Stored data:
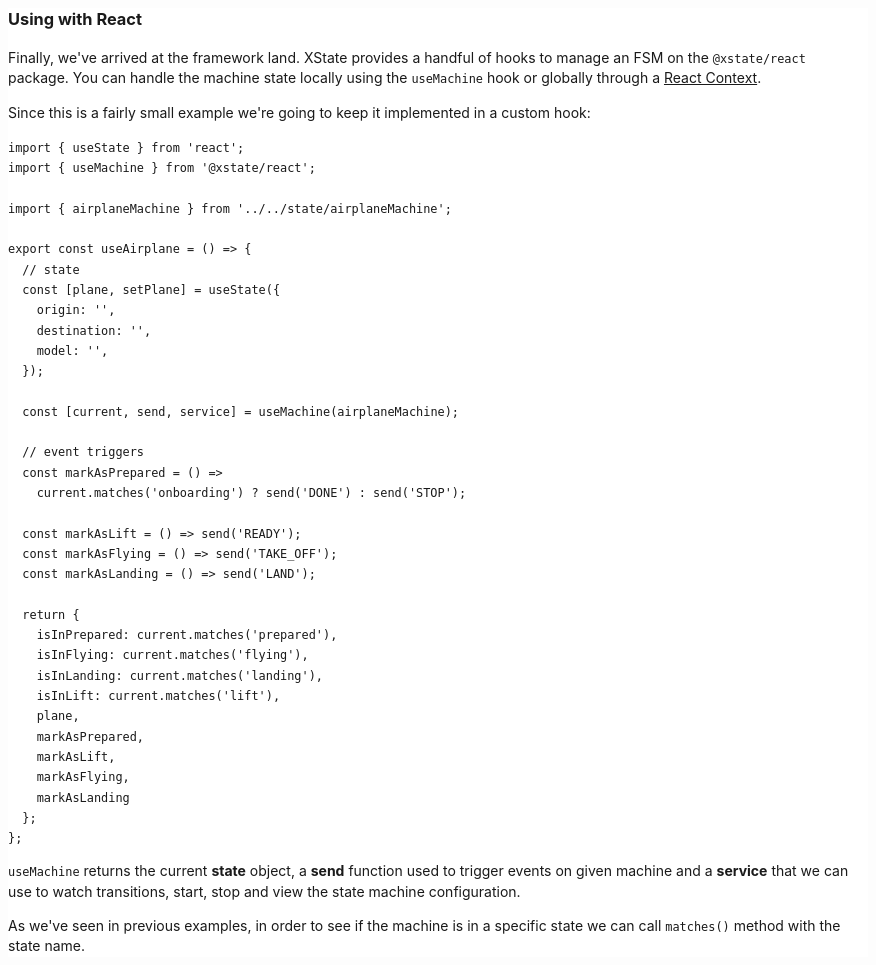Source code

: ### Using with React

Finally, we've arrived at the framework land. XState provides a handful of hooks to manage an FSM on the `@xstate/react` package. You can handle the machine state locally using the `useMachine` hook or globally through a [React Context](https://xstate.js.org/docs/recipes/react.html#global-state-react-context).

Since this is a fairly small example we're going to keep it implemented in a custom hook:

```jsx{codeTitle: src/components/Airplane/useAirplane.js}
import { useState } from 'react';
import { useMachine } from '@xstate/react';

import { airplaneMachine } from '../../state/airplaneMachine';

export const useAirplane = () => {
  // state
  const [plane, setPlane] = useState({
    origin: '',
    destination: '',
    model: '',
  });

  const [current, send, service] = useMachine(airplaneMachine);

  // event triggers
  const markAsPrepared = () =>
    current.matches('onboarding') ? send('DONE') : send('STOP');

  const markAsLift = () => send('READY');
  const markAsFlying = () => send('TAKE_OFF');
  const markAsLanding = () => send('LAND');

  return {
    isInPrepared: current.matches('prepared'),
    isInFlying: current.matches('flying'),
    isInLanding: current.matches('landing'),
    isInLift: current.matches('lift'),
    plane,
    markAsPrepared,
    markAsLift,
    markAsFlying,
    markAsLanding
  };
};
```

`useMachine` returns the current **state** object, a **send** function used to trigger events on given machine and a **service** that we can use to watch transitions, start, stop and view the state machine configuration.

As we've seen in previous examples, in order to see if the machine is in a specific state we can call `matches()` method with the state name.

## Directions for this task
Wherever the word "const" appears in the entries above, copy that whole line.

## Answer space
export const useAirplane = () => {
  const [plane, setPlane] = useState({
  const [current, send, service] = useMachine(airplaneMachine);
  const markAsPrepared = () =>
  const markAsLift = () => send('READY');
  const markAsFlying = () => send('TAKE_OFF');
  const markAsLanding = () => send('LAND');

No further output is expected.